I finally fell asleep, having tried many times to work to get to heaven.  I was usually an early-riser, but, strangely, the next day I slept in.  I found my mom brushing my sister Jeanette’s hair (the third child), who was three years younger than me.  Jeanette had a big smile and told me that the night before she had accepted God’s gift of the forgiveness of her sins.  My face lit up, and I said, “You did?”  Then I burst into tears; she had gotten what I had been trying to get.  She was ready and I wasn’t.  “What if the Lord Jesus were to come today?” I thought, “She would go too!”

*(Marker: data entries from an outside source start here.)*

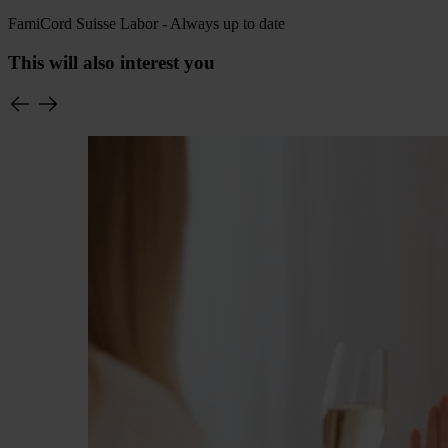
FamiCord Suisse Labor - Always up to date
This will also interest you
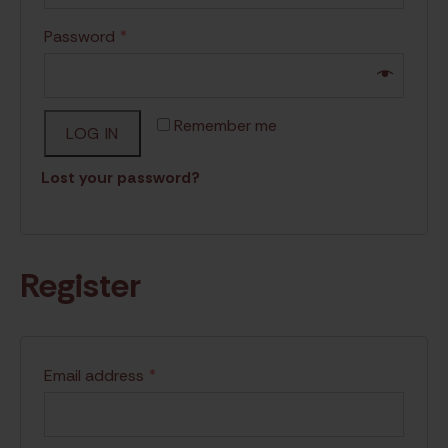
Password
*
Remember me
LOG IN
Lost your password?
Register
Email address
*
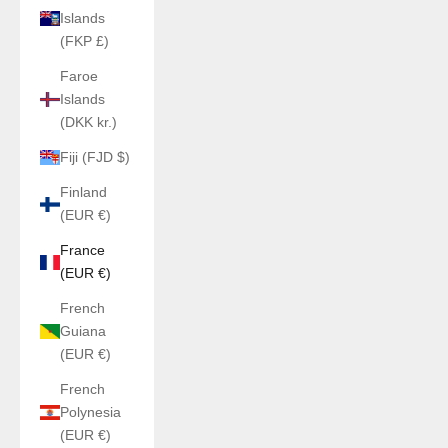
Islands
(FKP £)
Faroe
Islands
(DKK kr.)
Fiji (FJD $)
Finland
(EUR €)
France
(EUR €)
French
Guiana
(EUR €)
French
Polynesia
(EUR €)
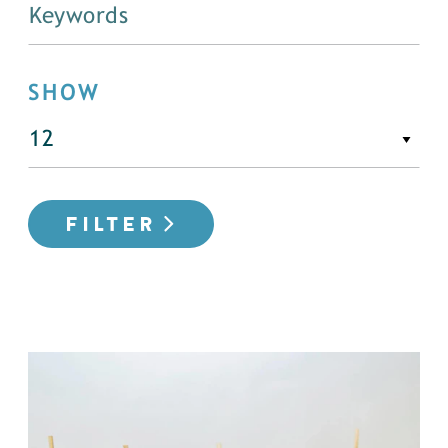
SHOW
FILTER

Finally Finding Purpose in My Life

That day, I didn’t go to school but instead read my Bible.  Around 11 a.m. I read the last part of Romans chapter 5: verse 6 “Christ died for the ungodly”.  For the first time in my life I saw myself as the ungodly sinner, only good enough to suffer in the Lake of Fire forever for my own sins.  I got down on my knees and begged God to forgive me for my wicked sins and I thanked Him for sending Jesus to pay the bill for my sins with His blood.
It was amazing to no longer feel burdened about my sins.  The next day when I returned to school, my grade 7 teacher asked me if I felt better (He thought that I was sick the day before.).  He didn’t know how much better I really felt!  Jeanette and I spent weeks praising God, singing and writing new songs.  We both had a joy that we hadn’t had before.

Do You Want the Peace I Now Enjoy?

God is waiting for you too.  He wants to give you the peace and purpose that I have found.  Will you ask Him to forgive you for your sins from the past, present and the future, and enjoy a new life with purpose?
The Bible says, “And the one that comes to Me I will by no means cast out (John chapter 6: verse 37).